• _WHAT IS EXPECTED_
Repeat only these lines, exactly: the first line of the data, the line containing "Ciencias Sociales y", and every line between them. Pictures stay out.

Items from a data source
+++++
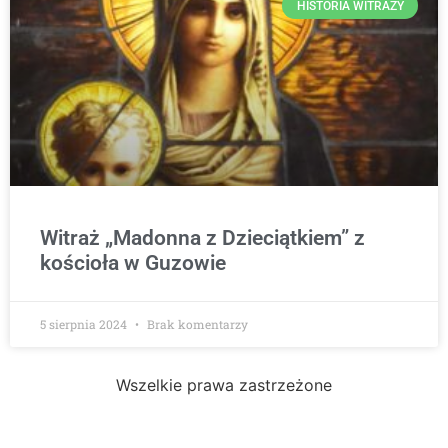
HISTORIA WITRAŻY
Witraż „Madonna z Dzieciątkiem” z
kościoła w Guzowie
5 sierpnia 2024
Brak komentarzy
Wszelkie prawa zastrzeżone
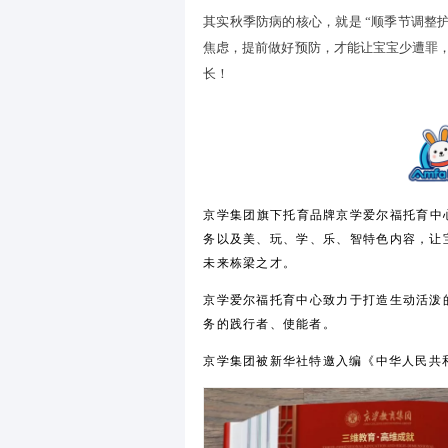
秋季空气湿度低，0-3 岁宝
家长每天给宝宝洗温水澡（水温
肘、小腿这些易干部位；给
面部，预防皮肤干裂。
其实秋季防病的核心，就是 
焦虑，提前做好预防，才能让
长！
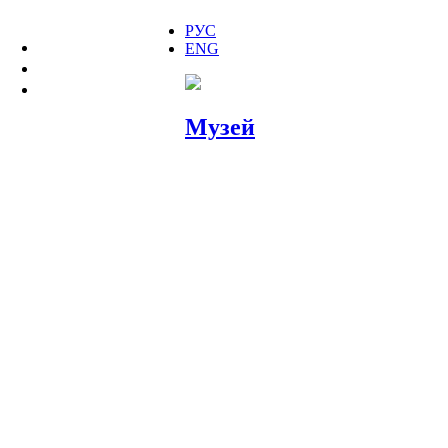
РУС
ENG
МУЗЕЙ
ДОМ 10
СЛОВА И ВЕЩИ
Музей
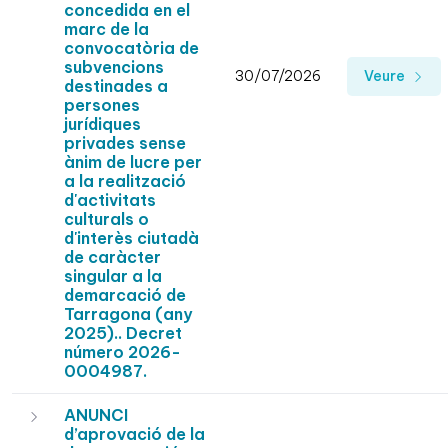
concedida en el
marc de la
convocatòria de
subvencions
30/07/2026
Veure
destinades a
persones
jurídiques
privades sense
ànim de lucre per
a la realització
d'activitats
culturals o
d'interès ciutadà
de caràcter
singular a la
demarcació de
Tarragona (any
2025).. Decret
número 2026-
0004987.
ANUNCI
d’aprovació de la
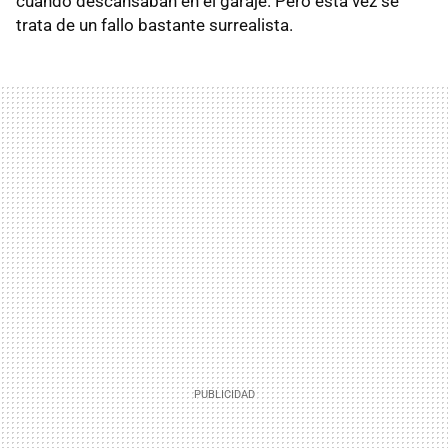
cuando descansaban en el garaje. Pero esta vez se
trata de un fallo bastante surrealista.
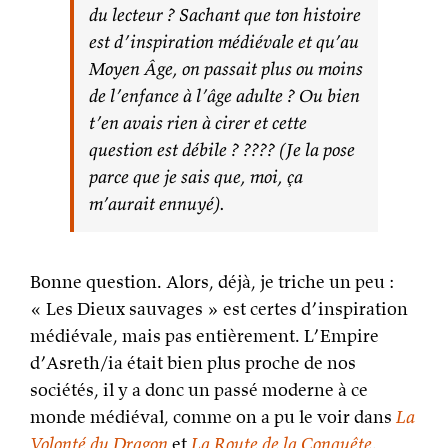
du lecteur ? Sachant que ton histoire
est d’inspiration médiévale et qu’au
Moyen Âge, on passait plus ou moins
de l’enfance à l’âge adulte ? Ou bien
t’en avais rien à cirer et cette
question est débile ? ???? (Je la pose
parce que je sais que, moi, ça
m’aurait ennuyé).
Bonne question. Alors, déjà, je triche un peu :
« Les Dieux sauvages » est certes d’inspiration
médiévale, mais pas entièrement. L’Empire
d’Asreth/ia était bien plus proche de nos
sociétés, il y a donc un passé moderne à ce
monde médiéval, comme on a pu le voir dans
La
Volonté du Dragon
et
La Route de la Conquête
.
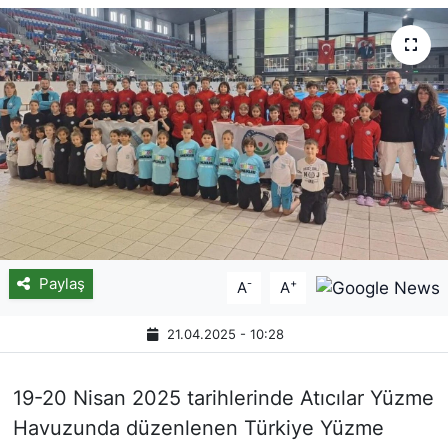
Paylaş
-
+
A
A
21.04.2025 - 10:28
19-20 Nisan 2025 tarihlerinde Atıcılar Yüzme
Havuzunda düzenlenen Türkiye Yüzme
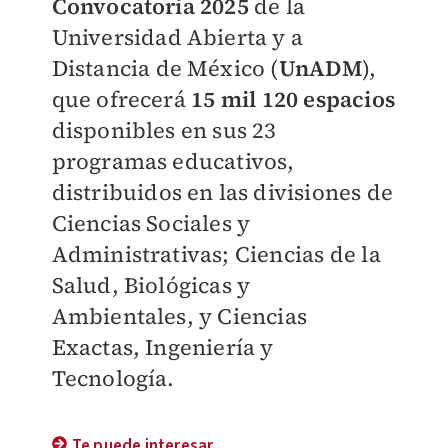
Convocatoria 2025
de la
Universidad Abierta y a
Distancia de México (
UnADM
),
que ofrecerá
15 mil 120 espacios
disponibles en sus 23
programas educativos,
distribuidos en las divisiones de
Ciencias Sociales y
Administrativas; Ciencias de la
Salud, Biológicas y
Ambientales, y Ciencias
Exactas, Ingeniería y
Tecnología.
Te puede interesar...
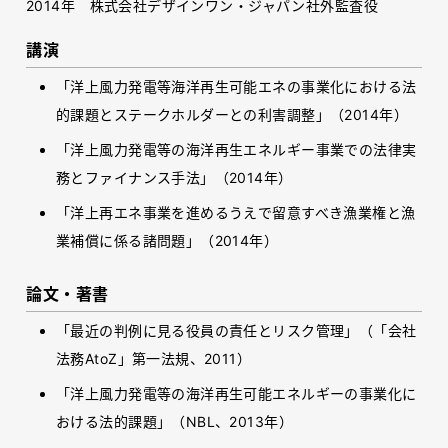
2014年 株式会社デザインワン・ジャパン社外監査役
講演
「洋上風力発電等海洋再生可能エネの事業化における法
的課題とステークホルダーとの利害調整」（2014年）
「洋上風力発電等の海洋再生エネルギー事業での法律実
務とファイナンス手法」（2014年）
「洋上再エネ事業を進めるうえで留意すべき漁業権と漁
業補償に係る諸問題」（2014年）
論文・著書
「最近の判例に見る役員の責任とリスク管理」（「会社
法務AtoZ」第一法規、2011）
「洋上風力発電等の海洋再生可能エネルギーの事業化に
おける法的課題」（NBL、2013年）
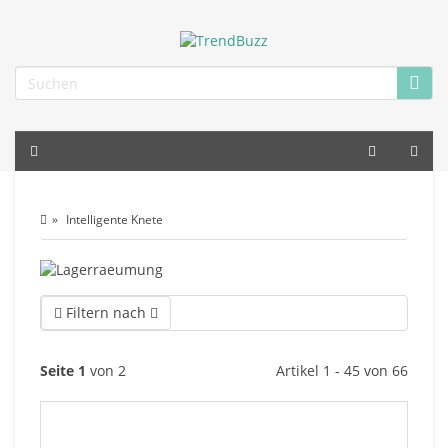
Intelligente Knete
Filtern nach
Seite 1
von 2
Artikel 1 - 45 von 66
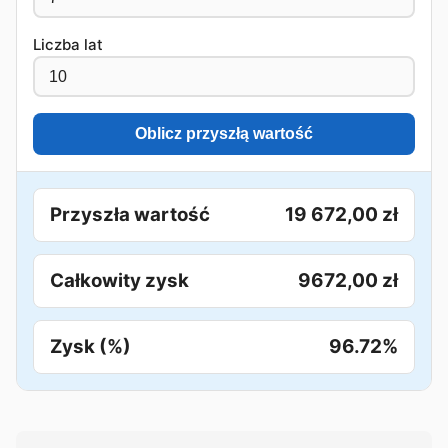
Liczba lat
Oblicz przyszłą wartość
Przyszła wartość
19 672,00 zł
Całkowity zysk
9672,00 zł
Zysk (%)
96.72%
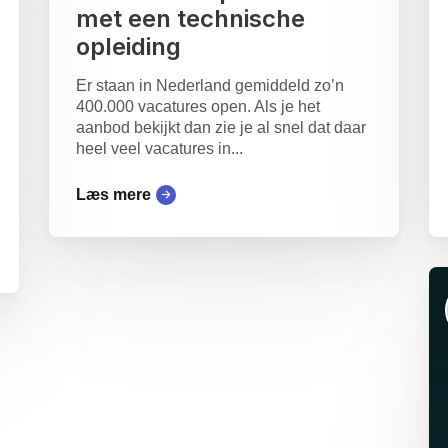
met een technische
opleiding
Er staan in Nederland gemiddeld zo’n
400.000 vacatures open. Als je het
aanbod bekijkt dan zie je al snel dat daar
heel veel vacatures in...
Læs mere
+++++
• _EXERCISE ANSWER_
HISTORIA WITRAŻY
Witraż „Madonna z Dzieciątkiem” z
kościoła w Guzowie
5 sierpnia 2024
Brak komentarzy
Wszelkie prawa zastrzeżone
秋季空气湿度低，0-3 岁宝
家长每天给宝宝洗温水澡（水温
肘、小腿这些易干部位；给
面部，预防皮肤干裂。
其实秋季防病的核心，就是 
焦虑，提前做好预防，才能让
长！
РУС
ENG
МУЗЕЙ
ДОМ 10
СЛОВА И ВЕЩИ
Музей
concedida en el
marc de la
convocatòria de
subvencions
30/07/2026
Veure
destinades a
persones
jurídiques
privades sense
ànim de lucre per
a la realització
d'activitats
culturals o
d'interès ciutadà
de caràcter
singular a la
demarcació de
Tarragona (any
2025).. Decret
número 2026-
0004987.
ANUNCI
d’aprovació de la
cuando descansaban en el garaje. Pero esta vez se
trata de un fallo bastante surrealista.
du lecteur ? Sachant que ton histoire
est d’inspiration médiévale et qu’au
Moyen Âge, on passait plus ou moins
de l’enfance à l’âge adulte ? Ou bien
t’en avais rien à cirer et cette
question est débile ? ???? (Je la pose
parce que je sais que, moi, ça
m’aurait ennuyé).
Bonne question. Alors, déjà, je triche un peu :
« Les Dieux sauvages » est certes d’inspiration
médiévale, mais pas entièrement. L’Empire
d’Asreth/ia était bien plus proche de nos
sociétés, il y a donc un passé moderne à ce
monde médiéval, comme on a pu le voir dans
La
Volonté du Dragon
et
La Route de la Conquête
.
Paylaş
-
+
A
A
21.04.2025 - 10:28
19-20 Nisan 2025 tarihlerinde Atıcılar Yüzme
Havuzunda düzenlenen Türkiye Yüzme
Convocatoria 2025
de la
Universidad Abierta y a
Distancia de México (
UnADM
),
que ofrecerá
15 mil 120 espacios
disponibles en sus 23
programas educativos,
distribuidos en las divisiones de
Ciencias Sociales y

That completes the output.